Gareth Porter, een onderzoekshistoricus en journalist gespecialiseerd in het Amerikaanse nationale veiligheidsbeleid, ontving de Britse Gellhorn Prize voor journalistiek voor 2011 voor artikelen over de Amerikaanse oorlog in Afghanistan. Zijn nieuwe boek is Gefabriceerde crisis: het onvertelde verhaal van de nucleaire angst in Iran.

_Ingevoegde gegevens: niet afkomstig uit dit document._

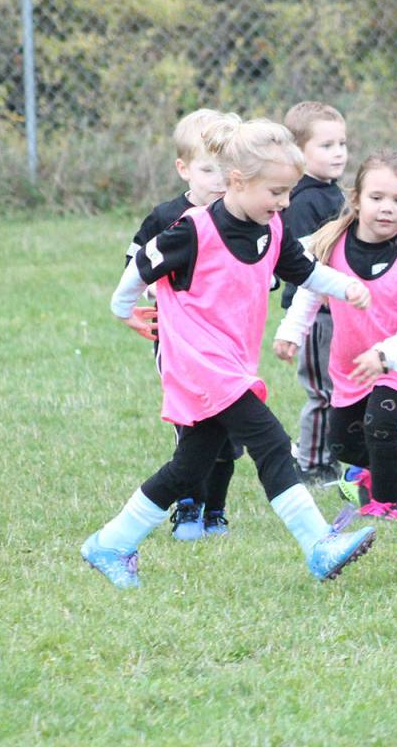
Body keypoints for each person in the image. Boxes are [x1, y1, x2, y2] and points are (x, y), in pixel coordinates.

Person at [81, 115, 377, 588]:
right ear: (237, 181)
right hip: (200, 363)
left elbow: (304, 270)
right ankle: (318, 543)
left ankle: (110, 544)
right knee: (271, 443)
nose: (283, 203)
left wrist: (345, 286)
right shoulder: (193, 230)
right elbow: (141, 264)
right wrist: (124, 310)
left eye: (288, 192)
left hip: (233, 361)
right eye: (275, 192)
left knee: (189, 467)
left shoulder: (272, 228)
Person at [274, 150, 397, 521]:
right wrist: (291, 331)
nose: (387, 208)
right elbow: (308, 291)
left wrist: (386, 356)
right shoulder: (333, 244)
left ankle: (387, 505)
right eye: (377, 198)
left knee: (382, 426)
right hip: (353, 365)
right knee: (343, 443)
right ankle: (378, 470)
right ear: (355, 199)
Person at [122, 107, 244, 541]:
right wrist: (146, 298)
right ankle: (188, 508)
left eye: (227, 169)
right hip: (176, 341)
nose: (218, 179)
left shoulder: (242, 218)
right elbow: (135, 263)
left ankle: (216, 511)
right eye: (208, 169)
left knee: (229, 433)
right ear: (184, 169)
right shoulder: (165, 217)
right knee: (192, 426)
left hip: (228, 343)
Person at [279, 102, 349, 487]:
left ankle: (330, 456)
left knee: (339, 388)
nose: (338, 152)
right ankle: (311, 464)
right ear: (298, 153)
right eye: (326, 145)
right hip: (315, 313)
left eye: (342, 143)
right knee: (323, 392)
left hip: (338, 310)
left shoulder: (334, 194)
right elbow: (304, 260)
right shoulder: (303, 200)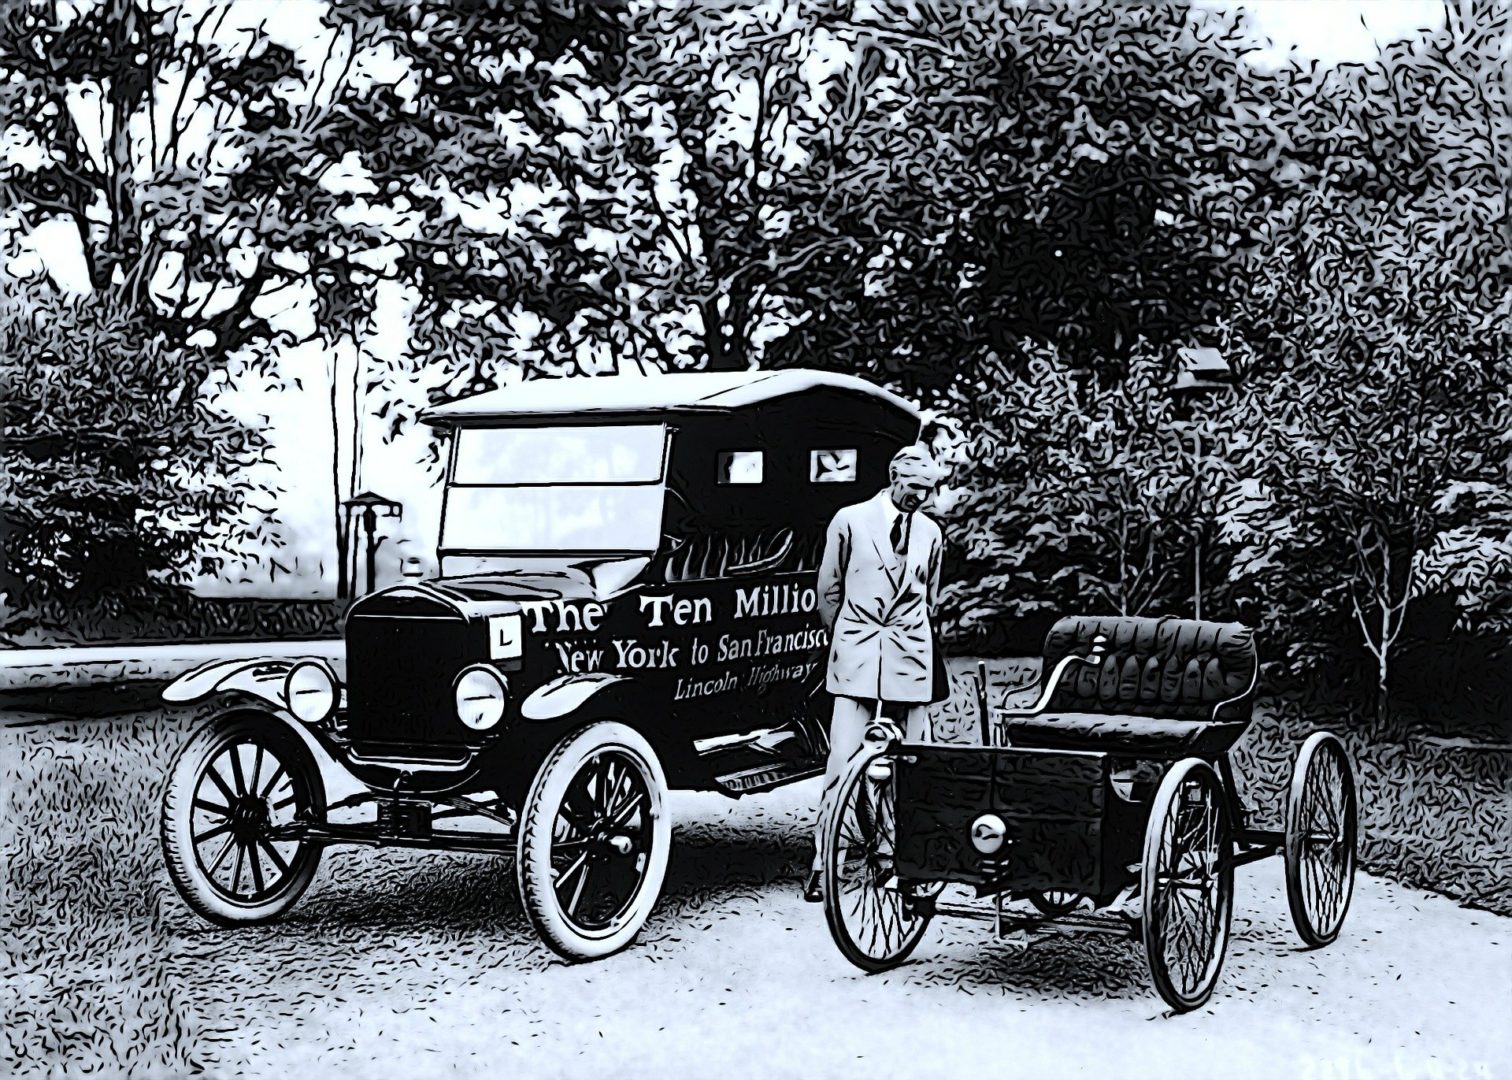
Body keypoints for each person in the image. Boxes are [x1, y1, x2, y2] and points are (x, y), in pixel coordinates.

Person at [804, 443, 949, 902]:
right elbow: (828, 590)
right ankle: (826, 864)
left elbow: (931, 598)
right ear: (893, 477)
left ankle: (893, 857)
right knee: (843, 761)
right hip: (858, 652)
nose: (920, 499)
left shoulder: (930, 532)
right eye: (913, 489)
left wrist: (916, 637)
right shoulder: (850, 520)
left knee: (907, 764)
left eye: (928, 491)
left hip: (912, 656)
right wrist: (849, 640)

Ik denk dat er rekening moet worden gehouden met het grotere geheel; Helaas beschikt dit door oorlog verscheurde gebied over de grootste olievoorraden ter wereld. En een nucleair bewapende theocratie doet niets voor de regionale stabiliteit. Er moet iets gebeuren in ons aller belang.
Bedoel je Israël of Iran?
Welnu, Iran en zijn theocratie zijn een stuk stabieler geweest dan wij of onze bondgenoten, en stonden dus onder extreme druk. De existentiële dreiging situeert zich in Tel Aviv en West-Jeruzalem, en het is die dreiging die het IAEA had moeten onderzoeken en waarop het nu zijn aandacht zou moeten vestigen. Bedankt voor je 'tour de force' Gareth. Het hebben van een waarheidsgetrouw verhaal en het blootleggen van een campagne van desinformatie en desinformatie die al zoveel jaren voortkomt uit
Washington en Tel Aviv zijn misschien wel het belangrijkste instrument dat we kunnen hebben voor het ontwikkelen van een gezond buitenlands beleid ten aanzien van Iran, of waar dan ook. Wat ik niet kan begrijpen is waarom de regering, met de munitie die zij wel heeft, haar zaak niet aan het Amerikaanse volk voorlegt en AIPAC en anderen die de kernbelangen van ons land en zijn kansen voor de toekomst in gevaar zouden brengen, gaat aanpakken en neerhalen. Als ik zie wat de neoconservatieven in petto hebben voor de toekomst van mijn kind, wil ik veel meer doen dan mijn verontwaardiging in een reactie uiten.